تجمع حفر الباطن الصحي
Dermatology
Routine — روتيني
- Persistent rashes or dermatitis not responding to ≥6 weeks of appropriate treatment (eczema, seborrheic, contact, rosacea).
- Psoriasis or lichen planus requiring systemic treatment or phototherapy.
- Suspected autoimmune/bullous diseases (cutaneous lupus, vitiligo with rapid spread).
- Scarring alopecia or hair disorders (not clearly telogen effluvium).
- Moderate-severe acne unresponsive to topical + oral agents in PHC.
- Chronic urticaria >6 weeks not responding to 2nd-gen antihistamines.
- Calluses or warts unresponsive to salicylic acid / cryotherapy.
- Unexplained nail changes suggestive of fungal infection, psoriasis, melanoma.
- Need for diagnostic confirmation or skin biopsy (urgent if malignancy suspected).
- Cosmetic dermatology evaluation (keloid scar, hyper/hypopigmentation).
- Skin conditions impacting mental health/QoL despite PHC management.
- Recurrent skin infections (boils, abscesses) despite good hygiene + antibiotics.
- Suspicious benign lesions (atypical seborrheic keratoses).
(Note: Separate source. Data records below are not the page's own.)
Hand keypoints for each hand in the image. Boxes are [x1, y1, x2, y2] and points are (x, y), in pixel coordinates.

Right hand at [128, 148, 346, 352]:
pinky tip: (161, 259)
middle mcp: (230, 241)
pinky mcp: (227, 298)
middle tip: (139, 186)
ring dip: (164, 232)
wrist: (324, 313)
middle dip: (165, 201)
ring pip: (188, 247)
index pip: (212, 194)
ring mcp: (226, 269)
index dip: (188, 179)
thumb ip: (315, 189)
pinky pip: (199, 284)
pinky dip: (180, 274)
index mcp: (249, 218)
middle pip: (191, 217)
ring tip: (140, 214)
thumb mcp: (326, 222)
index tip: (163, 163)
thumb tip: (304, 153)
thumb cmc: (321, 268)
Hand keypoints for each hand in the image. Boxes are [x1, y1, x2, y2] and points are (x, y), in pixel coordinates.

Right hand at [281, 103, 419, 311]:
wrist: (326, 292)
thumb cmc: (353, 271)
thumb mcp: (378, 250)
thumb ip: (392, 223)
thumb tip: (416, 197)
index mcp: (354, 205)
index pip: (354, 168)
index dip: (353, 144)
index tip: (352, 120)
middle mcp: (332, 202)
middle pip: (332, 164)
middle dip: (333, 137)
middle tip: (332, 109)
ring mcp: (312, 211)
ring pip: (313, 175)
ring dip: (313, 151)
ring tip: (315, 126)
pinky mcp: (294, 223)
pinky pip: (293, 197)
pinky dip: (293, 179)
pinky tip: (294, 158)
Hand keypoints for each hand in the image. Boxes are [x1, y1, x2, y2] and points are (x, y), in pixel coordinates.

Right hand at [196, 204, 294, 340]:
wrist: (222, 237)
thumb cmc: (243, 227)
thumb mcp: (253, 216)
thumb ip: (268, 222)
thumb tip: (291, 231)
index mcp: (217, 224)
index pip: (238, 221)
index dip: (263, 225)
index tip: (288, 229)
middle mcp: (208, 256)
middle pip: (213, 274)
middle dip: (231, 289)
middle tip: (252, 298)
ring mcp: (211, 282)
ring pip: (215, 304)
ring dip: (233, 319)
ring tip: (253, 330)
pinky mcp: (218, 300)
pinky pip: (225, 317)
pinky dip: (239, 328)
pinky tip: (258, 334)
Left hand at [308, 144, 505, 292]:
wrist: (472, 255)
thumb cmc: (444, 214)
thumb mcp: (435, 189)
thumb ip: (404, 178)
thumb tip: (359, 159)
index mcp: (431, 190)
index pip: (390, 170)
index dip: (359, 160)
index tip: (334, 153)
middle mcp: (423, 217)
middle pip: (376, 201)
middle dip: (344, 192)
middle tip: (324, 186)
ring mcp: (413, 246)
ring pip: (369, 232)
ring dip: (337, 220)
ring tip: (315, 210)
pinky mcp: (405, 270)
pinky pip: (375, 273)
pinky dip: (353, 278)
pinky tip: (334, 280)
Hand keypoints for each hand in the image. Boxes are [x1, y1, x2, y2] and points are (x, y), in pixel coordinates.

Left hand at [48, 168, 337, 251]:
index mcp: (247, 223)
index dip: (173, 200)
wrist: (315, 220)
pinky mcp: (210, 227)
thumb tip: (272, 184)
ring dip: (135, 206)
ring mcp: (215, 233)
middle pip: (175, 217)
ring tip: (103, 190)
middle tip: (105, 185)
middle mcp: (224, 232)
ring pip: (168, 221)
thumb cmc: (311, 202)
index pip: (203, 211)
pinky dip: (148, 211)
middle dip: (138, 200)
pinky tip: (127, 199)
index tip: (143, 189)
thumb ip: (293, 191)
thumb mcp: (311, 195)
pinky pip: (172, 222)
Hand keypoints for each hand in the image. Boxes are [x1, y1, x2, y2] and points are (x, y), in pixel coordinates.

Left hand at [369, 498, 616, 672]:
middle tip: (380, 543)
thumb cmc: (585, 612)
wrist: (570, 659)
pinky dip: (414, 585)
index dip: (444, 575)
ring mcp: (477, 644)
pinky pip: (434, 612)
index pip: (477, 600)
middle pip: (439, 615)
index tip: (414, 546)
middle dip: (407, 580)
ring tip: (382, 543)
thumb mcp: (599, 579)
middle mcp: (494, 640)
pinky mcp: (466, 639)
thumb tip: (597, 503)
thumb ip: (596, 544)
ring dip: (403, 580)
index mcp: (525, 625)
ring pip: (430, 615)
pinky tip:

Urgent (<5 days) — عاجل (< 5 أيام)
- Severe uncontrolled symptoms (intense pruritus/pain, sleep disturbance) not responding to PHC treatment.
- Suspected skin cancer (melanoma, SCC, BCC) — non-healing lesions, ABCDE features.
- Rapidly enlarging, ulcerating, or bleeding masses/lesions with unclear diagnosis.
- New-onset or worsening blistering disorders (early pemphigus, bullous pemphigoid).
- Severe/worsening psoriasis impacting QoL.
- Unexplained purpuric/vasculitic rash without systemic instability.
- Persistent or widespread skin infections requiring systemic treatment.
- Painful/persistent genital ulcers or vesicular eruptions (first episode HSV, suspected syphilitic chancre).
- Persistent urticaria with facial swelling (but no airway compromise).
- Neonatal or infant skin rash with systemic symptoms or blistering.
- Suspicion of cutaneous lymphoma or rare dermatoses.
- Always attempt a comprehensive 6-week conservative trial for common conditions (eczema, acne, psoriasis) with appropriate drug class, potency, frequency, and patient education. Many referrals can be avoided when superficial attempts are replaced with proper evidence-based management.
- Document prior treatments and durations (topical steroid class, antifungal course).
- ER referral for any acute, severe, or extensive dermatologic and soft-tissue disorder with significant morbidity risk — Stevens–Johnson syndrome, TEN, herpes-zoster ophthalmicus, necrotizing fasciitis, or any rapidly deteriorating skin condition.